┌──

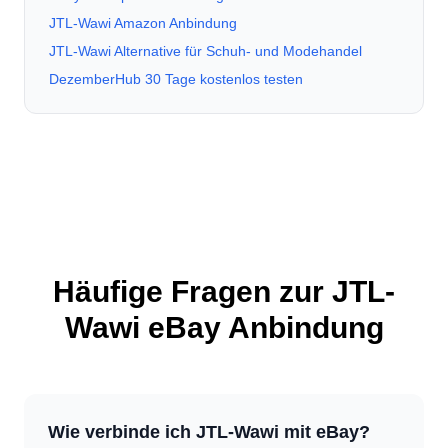
JTL-Wawi Amazon Anbindung
JTL-Wawi Alternative für Schuh- und Modehandel
DezemberHub 30 Tage kostenlos testen
Häufige Fragen zur JTL-
Wawi eBay Anbindung
Wie verbinde ich JTL-Wawi mit eBay?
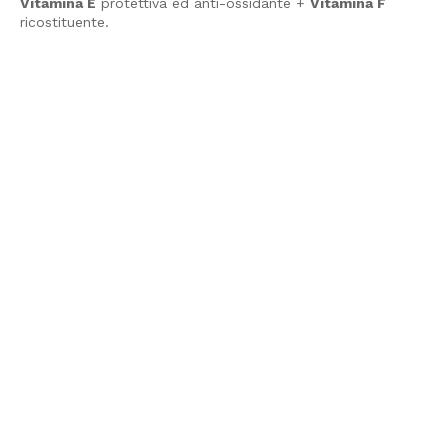
Vitamina E
protettiva ed anti-ossidante +
Vitamina F
ricostituente.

└──

**What you will do**
Reproduce each line of the material containing the word "Wawi".

**Task response**
JTL-Wawi Amazon Anbindung
JTL-Wawi Alternative für Schuh- und Modehandel
Wawi eBay Anbindung
Wie verbinde ich JTL-Wawi mit eBay?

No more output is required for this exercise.